## About this exercise
Please rewrite the lines below, putting "Fiat Ducato" wherever "Iveco Daily" appears and leaving everything else as it is.

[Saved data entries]
· · · · · · ·
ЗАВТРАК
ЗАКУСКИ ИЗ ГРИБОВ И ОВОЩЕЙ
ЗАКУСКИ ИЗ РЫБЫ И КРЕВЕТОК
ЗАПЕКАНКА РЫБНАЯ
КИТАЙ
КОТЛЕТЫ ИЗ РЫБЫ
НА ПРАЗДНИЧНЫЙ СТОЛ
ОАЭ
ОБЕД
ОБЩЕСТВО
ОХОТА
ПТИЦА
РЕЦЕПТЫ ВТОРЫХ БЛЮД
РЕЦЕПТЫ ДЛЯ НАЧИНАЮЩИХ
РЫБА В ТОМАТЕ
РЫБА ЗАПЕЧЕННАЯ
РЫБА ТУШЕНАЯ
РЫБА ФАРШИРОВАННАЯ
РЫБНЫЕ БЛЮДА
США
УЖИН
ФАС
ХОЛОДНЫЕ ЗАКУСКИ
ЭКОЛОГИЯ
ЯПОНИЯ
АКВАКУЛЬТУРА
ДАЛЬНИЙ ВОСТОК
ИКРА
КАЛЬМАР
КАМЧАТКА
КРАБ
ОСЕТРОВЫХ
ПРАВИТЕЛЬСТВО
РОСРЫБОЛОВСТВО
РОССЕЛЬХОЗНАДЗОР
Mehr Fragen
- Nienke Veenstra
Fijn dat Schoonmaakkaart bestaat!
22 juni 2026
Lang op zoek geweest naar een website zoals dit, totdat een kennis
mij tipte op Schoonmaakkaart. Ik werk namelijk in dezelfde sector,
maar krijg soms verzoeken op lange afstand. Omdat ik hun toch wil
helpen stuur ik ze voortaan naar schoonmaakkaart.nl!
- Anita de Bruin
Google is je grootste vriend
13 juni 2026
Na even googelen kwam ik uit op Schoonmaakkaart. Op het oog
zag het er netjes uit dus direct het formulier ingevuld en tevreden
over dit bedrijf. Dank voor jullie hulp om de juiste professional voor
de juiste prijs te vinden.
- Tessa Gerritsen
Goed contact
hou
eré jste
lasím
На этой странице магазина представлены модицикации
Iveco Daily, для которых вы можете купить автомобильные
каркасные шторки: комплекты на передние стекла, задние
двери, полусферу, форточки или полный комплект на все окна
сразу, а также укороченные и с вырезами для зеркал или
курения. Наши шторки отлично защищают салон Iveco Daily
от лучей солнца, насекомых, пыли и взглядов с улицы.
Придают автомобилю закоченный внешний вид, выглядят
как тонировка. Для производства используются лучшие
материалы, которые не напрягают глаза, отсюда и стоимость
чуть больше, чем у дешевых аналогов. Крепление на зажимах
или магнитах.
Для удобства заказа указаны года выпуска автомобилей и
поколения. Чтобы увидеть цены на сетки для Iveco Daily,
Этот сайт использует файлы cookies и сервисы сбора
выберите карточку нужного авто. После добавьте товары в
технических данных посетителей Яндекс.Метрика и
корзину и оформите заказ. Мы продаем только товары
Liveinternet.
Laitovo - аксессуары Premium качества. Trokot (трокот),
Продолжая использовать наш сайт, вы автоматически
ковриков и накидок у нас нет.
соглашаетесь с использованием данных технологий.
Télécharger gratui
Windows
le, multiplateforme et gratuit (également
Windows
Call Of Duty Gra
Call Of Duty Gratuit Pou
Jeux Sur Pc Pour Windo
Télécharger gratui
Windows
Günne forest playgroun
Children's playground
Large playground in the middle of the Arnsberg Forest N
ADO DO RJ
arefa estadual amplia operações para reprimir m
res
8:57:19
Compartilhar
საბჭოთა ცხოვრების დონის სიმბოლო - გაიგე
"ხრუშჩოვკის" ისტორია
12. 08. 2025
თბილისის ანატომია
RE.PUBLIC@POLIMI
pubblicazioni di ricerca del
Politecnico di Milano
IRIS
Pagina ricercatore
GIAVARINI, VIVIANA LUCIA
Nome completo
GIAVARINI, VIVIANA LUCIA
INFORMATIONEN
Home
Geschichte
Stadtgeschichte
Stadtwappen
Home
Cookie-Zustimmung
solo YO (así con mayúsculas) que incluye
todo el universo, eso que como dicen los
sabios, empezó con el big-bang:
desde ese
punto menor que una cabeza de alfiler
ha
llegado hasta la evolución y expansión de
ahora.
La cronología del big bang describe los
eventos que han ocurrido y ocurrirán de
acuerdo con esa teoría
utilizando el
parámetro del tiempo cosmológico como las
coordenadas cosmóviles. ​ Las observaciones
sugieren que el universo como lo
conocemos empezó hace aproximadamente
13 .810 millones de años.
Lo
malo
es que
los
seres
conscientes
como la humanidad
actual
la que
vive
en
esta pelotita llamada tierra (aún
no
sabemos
· · · · · · ·
## Output
ЗАВТРАК
ЗАКУСКИ ИЗ ГРИБОВ И ОВОЩЕЙ
ЗАКУСКИ ИЗ РЫБЫ И КРЕВЕТОК
ЗАПЕКАНКА РЫБНАЯ
КИТАЙ
КОТЛЕТЫ ИЗ РЫБЫ
НА ПРАЗДНИЧНЫЙ СТОЛ
ОАЭ
ОБЕД
ОБЩЕСТВО
ОХОТА
ПТИЦА
РЕЦЕПТЫ ВТОРЫХ БЛЮД
РЕЦЕПТЫ ДЛЯ НАЧИНАЮЩИХ
РЫБА В ТОМАТЕ
РЫБА ЗАПЕЧЕННАЯ
РЫБА ТУШЕНАЯ
РЫБА ФАРШИРОВАННАЯ
РЫБНЫЕ БЛЮДА
США
УЖИН
ФАС
ХОЛОДНЫЕ ЗАКУСКИ
ЭКОЛОГИЯ
ЯПОНИЯ
АКВАКУЛЬТУРА
ДАЛЬНИЙ ВОСТОК
ИКРА
КАЛЬМАР
КАМЧАТКА
КРАБ
ОСЕТРОВЫХ
ПРАВИТЕЛЬСТВО
РОСРЫБОЛОВСТВО
РОССЕЛЬХОЗНАДЗОР
Mehr Fragen
- Nienke Veenstra
Fijn dat Schoonmaakkaart bestaat!
22 juni 2026
Lang op zoek geweest naar een website zoals dit, totdat een kennis
mij tipte op Schoonmaakkaart. Ik werk namelijk in dezelfde sector,
maar krijg soms verzoeken op lange afstand. Omdat ik hun toch wil
helpen stuur ik ze voortaan naar schoonmaakkaart.nl!
- Anita de Bruin
Google is je grootste vriend
13 juni 2026
Na even googelen kwam ik uit op Schoonmaakkaart. Op het oog
zag het er netjes uit dus direct het formulier ingevuld en tevreden
over dit bedrijf. Dank voor jullie hulp om de juiste professional voor
de juiste prijs te vinden.
- Tessa Gerritsen
Goed contact
hou
eré jste
lasím
На этой странице магазина представлены модицикации
Fiat Ducato, для которых вы можете купить автомобильные
каркасные шторки: комплекты на передние стекла, задние
двери, полусферу, форточки или полный комплект на все окна
сразу, а также укороченные и с вырезами для зеркал или
курения. Наши шторки отлично защищают салон Fiat Ducato
от лучей солнца, насекомых, пыли и взглядов с улицы.
Придают автомобилю закоченный внешний вид, выглядят
как тонировка. Для производства используются лучшие
материалы, которые не напрягают глаза, отсюда и стоимость
чуть больше, чем у дешевых аналогов. Крепление на зажимах
или магнитах.
Для удобства заказа указаны года выпуска автомобилей и
поколения. Чтобы увидеть цены на сетки для Fiat Ducato,
Этот сайт использует файлы cookies и сервисы сбора
выберите карточку нужного авто. После добавьте товары в
технических данных посетителей Яндекс.Метрика и
корзину и оформите заказ. Мы продаем только товары
Liveinternet.
Laitovo - аксессуары Premium качества. Trokot (трокот),
Продолжая использовать наш сайт, вы автоматически
ковриков и накидок у нас нет.
соглашаетесь с использованием данных технологий.
Télécharger gratui
Windows
le, multiplateforme et gratuit (également
Windows
Call Of Duty Gra
Call Of Duty Gratuit Pou
Jeux Sur Pc Pour Windo
Télécharger gratui
Windows
Günne forest playgroun
Children's playground
Large playground in the middle of the Arnsberg Forest N
ADO DO RJ
arefa estadual amplia operações para reprimir m
res
8:57:19
Compartilhar
საბჭოთა ცხოვრების დონის სიმბოლო - გაიგე
"ხრუშჩოვკის" ისტორია
12. 08. 2025
თბილისის ანატომია
RE.PUBLIC@POLIMI
pubblicazioni di ricerca del
Politecnico di Milano
IRIS
Pagina ricercatore
GIAVARINI, VIVIANA LUCIA
Nome completo
GIAVARINI, VIVIANA LUCIA
INFORMATIONEN
Home
Geschichte
Stadtgeschichte
Stadtwappen
Home
Cookie-Zustimmung
solo YO (así con mayúsculas) que incluye
todo el universo, eso que como dicen los
sabios, empezó con el big-bang:
desde ese
punto menor que una cabeza de alfiler
ha
llegado hasta la evolución y expansión de
ahora.
La cronología del big bang describe los
eventos que han ocurrido y ocurrirán de
acuerdo con esa teoría
utilizando el
parámetro del tiempo cosmológico como las
coordenadas cosmóviles. ​ Las observaciones
sugieren que el universo como lo
conocemos empezó hace aproximadamente
13 .810 millones de años.
Lo
malo
es que
los
seres
conscientes
como la humanidad
actual
la que
vive
en
esta pelotita llamada tierra (aún
no
sabemos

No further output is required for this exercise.